Your objective:
Could you copy the records below exactly, leaving out any pictures they include?
== Segment start ==
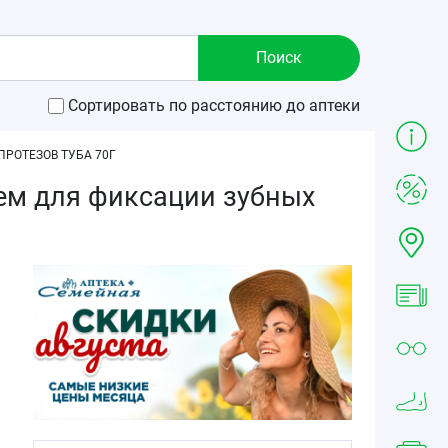
Сортировать по расстоянию до аптеки
РОТЕЗОВ ТУБА 70Г
ем для фиксации зубных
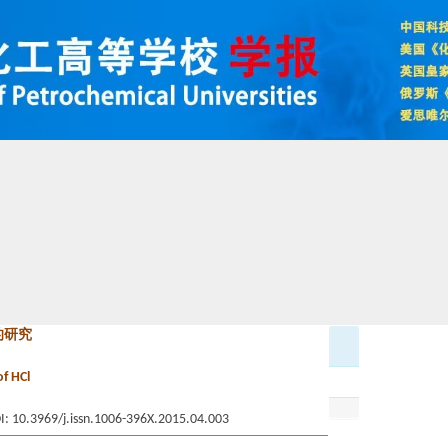
的研究
f HCl
OI: 10.3969/j.issn.1006-396X.2015.04.003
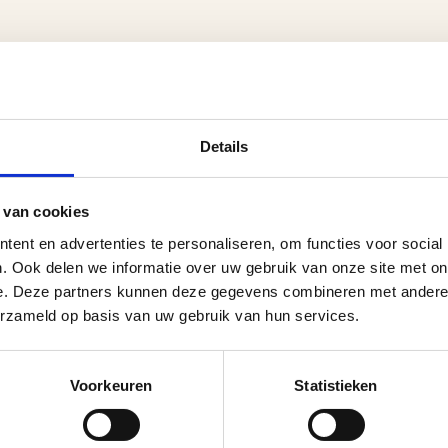
Details
 van cookies
ent en advertenties te personaliseren, om functies voor social
. Ook delen we informatie over uw gebruik van onze site met on
e. Deze partners kunnen deze gegevens combineren met andere i
erzameld op basis van uw gebruik van hun services.
Voorkeuren
Statistieken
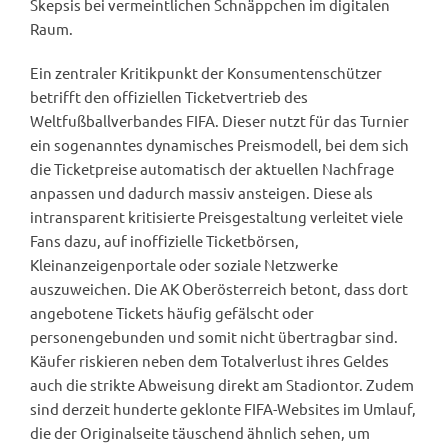
Skepsis bei vermeintlichen Schnäppchen im digitalen
Raum.
Ein zentraler Kritikpunkt der Konsumentenschützer
betrifft den offiziellen Ticketvertrieb des
Weltfußballverbandes FIFA. Dieser nutzt für das Turnier
ein sogenanntes dynamisches Preismodell, bei dem sich
die Ticketpreise automatisch der aktuellen Nachfrage
anpassen und dadurch massiv ansteigen. Diese als
intransparent kritisierte Preisgestaltung verleitet viele
Fans dazu, auf inoffizielle Ticketbörsen,
Kleinanzeigenportale oder soziale Netzwerke
auszuweichen. Die AK Oberösterreich betont, dass dort
angebotene Tickets häufig gefälscht oder
personengebunden und somit nicht übertragbar sind.
Käufer riskieren neben dem Totalverlust ihres Geldes
auch die strikte Abweisung direkt am Stadiontor. Zudem
sind derzeit hunderte geklonte FIFA-Websites im Umlauf,
die der Originalseite täuschend ähnlich sehen, um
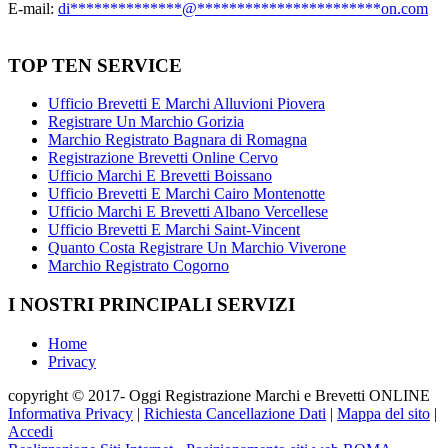
E-mail:
di
**************
@
***********************
on.com
TOP TEN SERVICE
Ufficio Brevetti E Marchi Alluvioni Piovera
Registrare Un Marchio Gorizia
Marchio Registrato Bagnara di Romagna
Registrazione Brevetti Online Cervo
Ufficio Marchi E Brevetti Boissano
Ufficio Brevetti E Marchi Cairo Montenotte
Ufficio Marchi E Brevetti Albano Vercellese
Ufficio Brevetti E Marchi Saint-Vincent
Quanto Costa Registrare Un Marchio Viverone
Marchio Registrato Cogorno
I NOSTRI PRINCIPALI SERVIZI
Home
Privacy
copyright © 2017- Oggi Registrazione Marchi e Brevetti ONLINE
Informativa Privacy
|
Richiesta Cancellazione Dati
|
Mappa del sito
|
Accedi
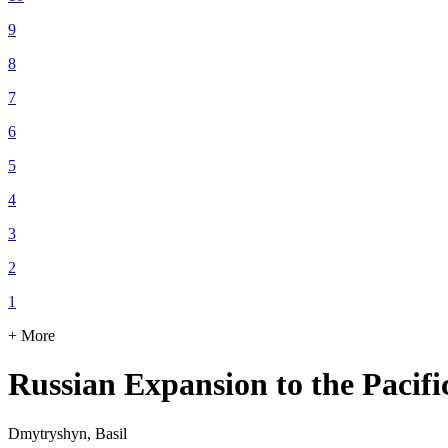
9
8
7
6
5
4
3
2
1
+ More
Russian Expansion to the Pacifi
Dmytryshyn, Basil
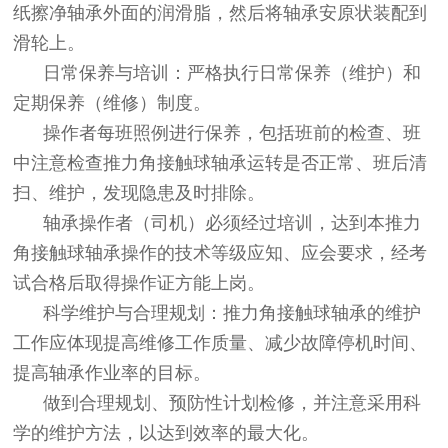
纸擦净轴承外面的润滑脂，然后将轴承安原状装配到
滑轮上。
日常保养与培训：严格执行日常保养（维护）和
定期保养（维修）制度。
操作者每班照例进行保养，包括班前的检查、班
中注意检查推力角接触球轴承运转是否正常、班后清
扫、维护，发现隐患及时排除。
轴承操作者（司机）必须经过培训，达到本推力
角接触球轴承操作的技术等级应知、应会要求，经考
试合格后取得操作证方能上岗。
科学维护与合理规划：推力角接触球轴承的维护
工作应体现提高维修工作质量、减少故障停机时间、
提高轴承作业率的目标。
做到合理规划、预防性计划检修，并注意采用科
学的维护方法，以达到效率的最大化。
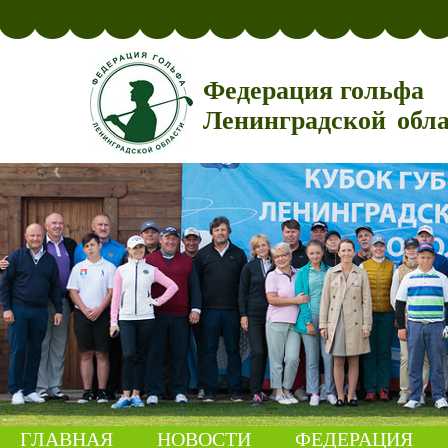
Федерация гольфа
Ленинградской обл
ГЛАВНАЯ
НОВОСТИ
ФЕДЕРАЦИЯ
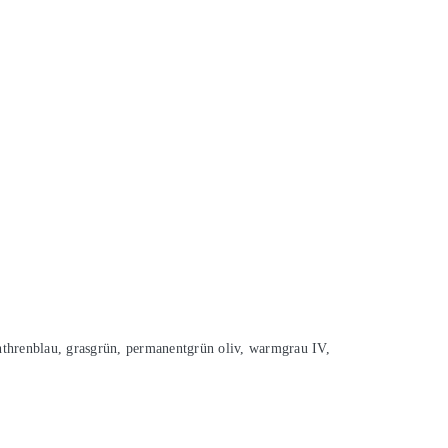
anthrenblau, grasgrün, permanentgrün oliv, warmgrau IV,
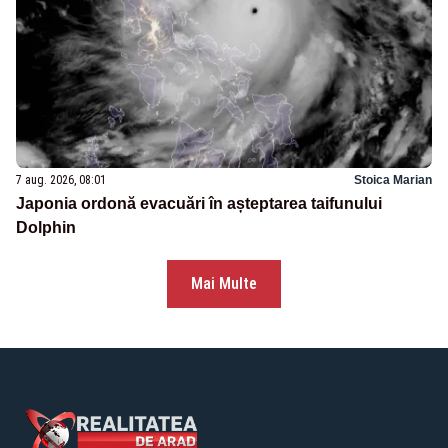
7 aug. 2026, 08:01
Stoica Marian
Japonia ordonă evacuări în așteptarea taifunului
Dolphin
Mai Multe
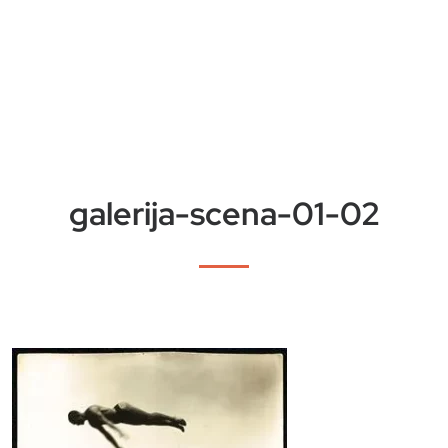
galerija-scena-01-02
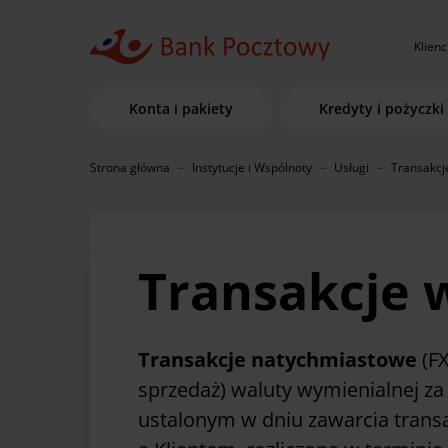
Klienc
Konta i pakiety
Kredyty i pożyczki
Strona główna
Instytucje i Wspólnoty
Usługi
Transakcj
Transakcje 
Transakcje natychmiastowe
(FX
sprzedaż) waluty wymienialnej z
ustalonym w dniu zawarcia trans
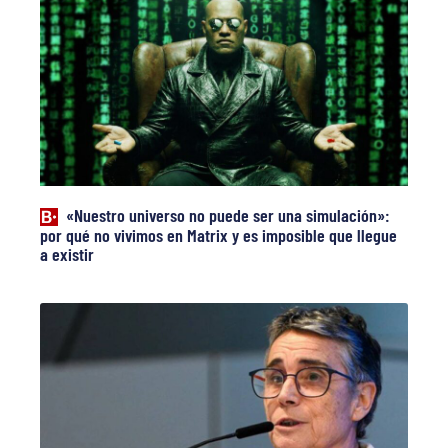
«Nuestro universo no puede ser una simulación»:
por qué no vivimos en Matrix y es imposible que llegue
a existir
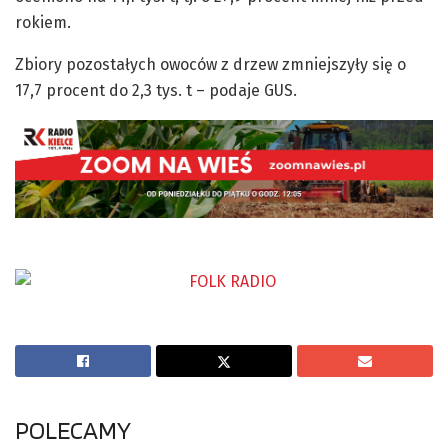
rokiem.
Zbiory pozostałych owoców z drzew zmniejszyły się o
17,7 procent do 2,3 tys. t – podaje GUS.
POLECAMY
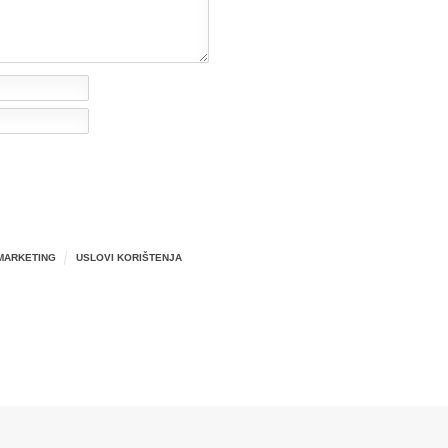
MARKETING
USLOVI KORIŠTENJA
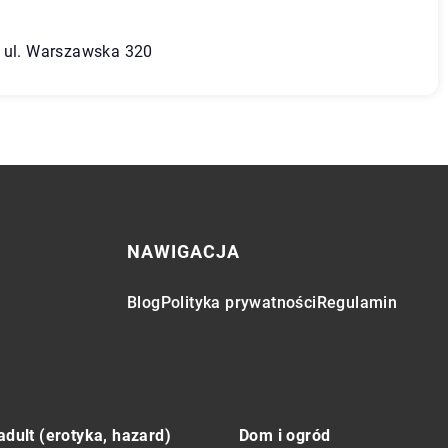
, ul. Warszawska 320
NAWIGACJA
Blog
Polityka prywatności
Regulamin
adult (erotyka, hazard)
Dom i ogród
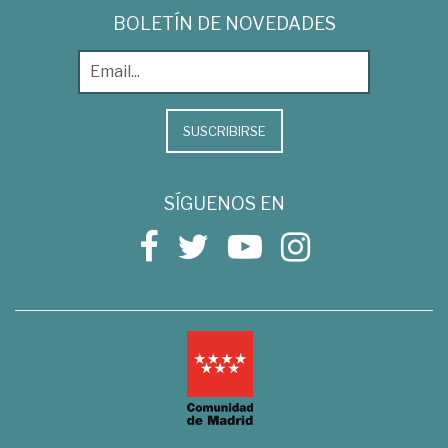
BOLETÍN DE NOVEDADES
SUSCRIBIRSE
SÍGUENOS EN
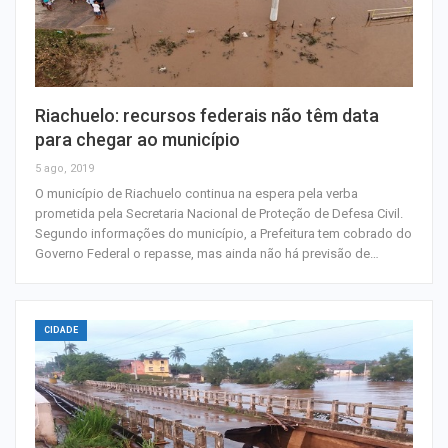
Riachuelo: recursos federais não têm data
para chegar ao município
5 ago, 2019
O município de Riachuelo continua na espera pela verba
prometida pela Secretaria Nacional de Proteção de Defesa Civil.
Segundo informações do município, a Prefeitura tem cobrado do
Governo Federal o repasse, mas ainda não há previsão de…
CIDADE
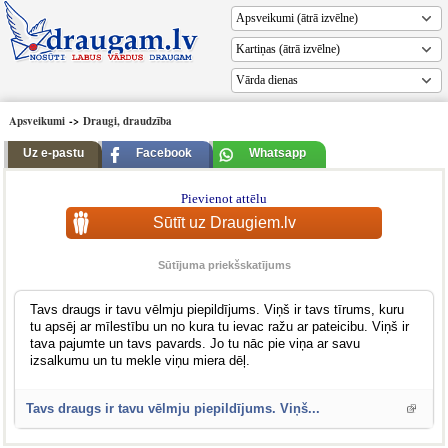
Vārda dienas
Apsveikumi
->
Draugi, draudzība
Uz e-pastu
Facebook
Whatsapp
Pievienot attēlu
Sūtīt uz Draugiem.lv
Sūtījuma priekšskatījums
Tavs draugs ir tavu vēlmju piepildījums. Viņš ir tavs tīrums, kuru
tu apsēj ar mīlestību un no kura tu ievac ražu ar pateicibu. Viņš ir
tava pajumte un tavs pavards. Jo tu nāc pie viņa ar savu
izsalkumu un tu mekle viņu miera dēļ.
Tavs draugs ir tavu vēlmju piepildījums. Viņš...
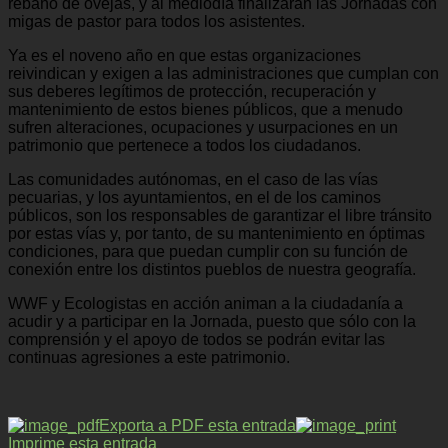
rebaño de ovejas, y al mediodía finalizarán las Jornadas con
migas de pastor para todos los asistentes.
Ya es el noveno año en que estas organizaciones
reivindican y exigen a las administraciones que cumplan con
sus deberes legítimos de protección, recuperación y
mantenimiento de estos bienes públicos, que a menudo
sufren alteraciones, ocupaciones y usurpaciones en un
patrimonio que pertenece a todos los ciudadanos.
Las comunidades autónomas, en el caso de las vías
pecuarias, y los ayuntamientos, en el de los caminos
públicos, son los responsables de garantizar el libre tránsito
por estas vías y, por tanto, de su mantenimiento en óptimas
condiciones, para que puedan cumplir con su función de
conexión entre los distintos pueblos de nuestra geografía.
WWF y Ecologistas en acción animan a la ciudadanía a
acudir y a participar en la Jornada, puesto que sólo con la
comprensión y el apoyo de todos se podrán evitar las
continuas agresiones a este patrimonio.
Exporta a PDF esta entrada
Imprime esta entrada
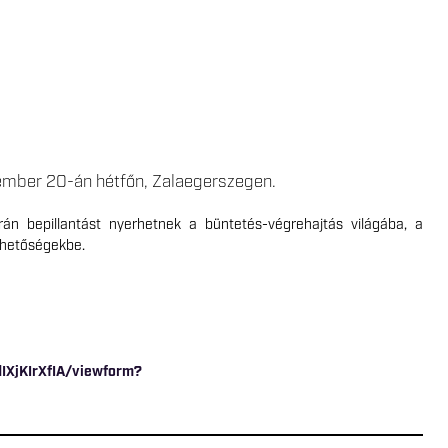
ovember 20-án hétfőn, Zalaegerszegen.
rán bepillantást nyerhetnek a büntetés-végrehajtás világába, a
lehetőségekbe.
IXjKIrXfIA/viewform?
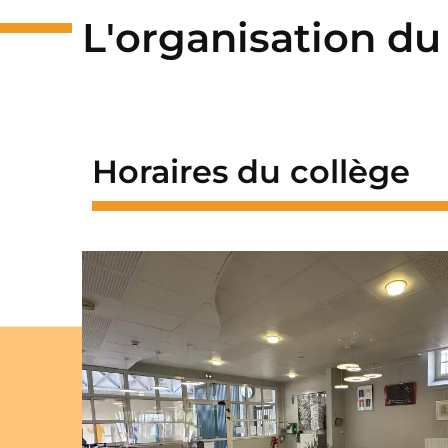
L'organisation d
Horaires du collège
== Segment end ==
Response:
Сортировать по расстоянию до аптеки
РОТЕЗОВ ТУБА 70Г
ем для фиксации зубных
的研究
f HCl
OI: 10.3969/j.issn.1006-396X.2015.04.003
Details
 van cookies
ent en advertenties te personaliseren, om functies voor social
. Ook delen we informatie over uw gebruik van onze site met on
e. Deze partners kunnen deze gegevens combineren met andere i
erzameld op basis van uw gebruik van hun services.
Voorkeuren
Statistieken
Skepsis bei vermeintlichen Schnäppchen im digitalen
Raum.
Ein zentraler Kritikpunkt der Konsumentenschützer
betrifft den offiziellen Ticketvertrieb des
Weltfußballverbandes FIFA. Dieser nutzt für das Turnier
ein sogenanntes dynamisches Preismodell, bei dem sich
die Ticketpreise automatisch der aktuellen Nachfrage
anpassen und dadurch massiv ansteigen. Diese als
intransparent kritisierte Preisgestaltung verleitet viele
Fans dazu, auf inoffizielle Ticketbörsen,
Kleinanzeigenportale oder soziale Netzwerke
auszuweichen. Die AK Oberösterreich betont, dass dort
angebotene Tickets häufig gefälscht oder
personengebunden und somit nicht übertragbar sind.
Käufer riskieren neben dem Totalverlust ihres Geldes
auch die strikte Abweisung direkt am Stadiontor. Zudem
sind derzeit hunderte geklonte FIFA-Websites im Umlauf,
die der Originalseite täuschend ähnlich sehen, um
E-mail:
di
**************
@
***********************
on.com
TOP TEN SERVICE
Ufficio Brevetti E Marchi Alluvioni Piovera
Registrare Un Marchio Gorizia
Marchio Registrato Bagnara di Romagna
Registrazione Brevetti Online Cervo
Ufficio Marchi E Brevetti Boissano
Ufficio Brevetti E Marchi Cairo Montenotte
Ufficio Marchi E Brevetti Albano Vercellese
Ufficio Brevetti E Marchi Saint-Vincent
Quanto Costa Registrare Un Marchio Viverone
Marchio Registrato Cogorno
I NOSTRI PRINCIPALI SERVIZI
Home
Privacy
copyright © 2017- Oggi Registrazione Marchi e Brevetti ONLINE
Informativa Privacy
|
Richiesta Cancellazione Dati
|
Mappa del sito
|
Accedi
9
8
7
6
5
4
3
2
1
+ More
Russian Expansion to the Pacifi
Dmytryshyn, Basil
纸擦净轴承外面的润滑脂，然后将轴承安原状装配到
滑轮上。
日常保养与培训：严格执行日常保养（维护）和
定期保养（维修）制度。
操作者每班照例进行保养，包括班前的检查、班
中注意检查推力角接触球轴承运转是否正常、班后清
扫、维护，发现隐患及时排除。
轴承操作者（司机）必须经过培训，达到本推力
角接触球轴承操作的技术等级应知、应会要求，经考
试合格后取得操作证方能上岗。
科学维护与合理规划：推力角接触球轴承的维护
工作应体现提高维修工作质量、减少故障停机时间、
提高轴承作业率的目标。
做到合理规划、预防性计划检修，并注意采用科
学的维护方法，以达到效率的最大化。
Федерация гольфа
Ленинградской обл
ГЛАВНАЯ
НОВОСТИ
ФЕДЕРАЦИЯ
anthrenblau, grasgrün, permanentgrün oliv, warmgrau IV,
7 aug. 2026, 08:01
Stoica Marian
Japonia ordonă evacuări în așteptarea taifunului
Dolphin
Mai Multe
galerija-scena-01-02
Klienc
Konta i pakiety
Kredyty i pożyczki
Strona główna
Instytucje i Wspólnoty
Usługi
Transakcj
Transakcje 
Transakcje natychmiastowe
(FX
sprzedaż) waluty wymienialnej z
ustalonym w dniu zawarcia trans
«Nuestro universo no puede ser una simulación»:
por qué no vivimos en Matrix y es imposible que llegue
a existir
rokiem.
Zbiory pozostałych owoców z drzew zmniejszyły się o
17,7 procent do 2,3 tys. t – podaje GUS.
POLECAMY
MARKETING
USLOVI KORIŠTENJA
, ul. Warszawska 320
NAWIGACJA
Blog
Polityka prywatności
Regulamin
adult (erotyka, hazard)
Dom i ogród
BOLETÍN DE NOVEDADES
SUSCRIBIRSE
SÍGUENOS EN
Riachuelo: recursos federais não têm data
para chegar ao município
5 ago, 2019
O município de Riachuelo continua na espera pela verba
prometida pela Secretaria Nacional de Proteção de Defesa Civil.
Segundo informações do município, a Prefeitura tem cobrado do
Governo Federal o repasse, mas ainda não há previsão de…
CIDADE
Vārda dienas
Apsveikumi
->
Draugi, draudzība
Uz e-pastu
Facebook
Whatsapp
Pievienot attēlu
Sūtīt uz Draugiem.lv
Sūtījuma priekšskatījums
Tavs draugs ir tavu vēlmju piepildījums. Viņš ir tavs tīrums, kuru
tu apsēj ar mīlestību un no kura tu ievac ražu ar pateicibu. Viņš ir
tava pajumte un tavs pavards. Jo tu nāc pie viņa ar savu
izsalkumu un tu mekle viņu miera dēļ.
Tavs draugs ir tavu vēlmju piepildījums. Viņš...
rebaño de ovejas, y al mediodía finalizarán las Jornadas con
migas de pastor para todos los asistentes.
Ya es el noveno año en que estas organizaciones
reivindican y exigen a las administraciones que cumplan con
sus deberes legítimos de protección, recuperación y
mantenimiento de estos bienes públicos, que a menudo
sufren alteraciones, ocupaciones y usurpaciones en un
patrimonio que pertenece a todos los ciudadanos.
Las comunidades autónomas, en el caso de las vías
pecuarias, y los ayuntamientos, en el de los caminos
públicos, son los responsables de garantizar el libre tránsito
por estas vías y, por tanto, de su mantenimiento en óptimas
condiciones, para que puedan cumplir con su función de
conexión entre los distintos pueblos de nuestra geografía.
WWF y Ecologistas en acción animan a la ciudadanía a
acudir y a participar en la Jornada, puesto que sólo con la
comprensión y el apoyo de todos se podrán evitar las
continuas agresiones a este patrimonio.
Exporta a PDF esta entrada
Imprime esta entrada
ovember 20-án hétfőn, Zalaegerszegen.
rán bepillantást nyerhetnek a büntetés-végrehajtás világába, a
lehetőségekbe.
IXjKIrXfIA/viewform?
L'organisation d
Horaires du collège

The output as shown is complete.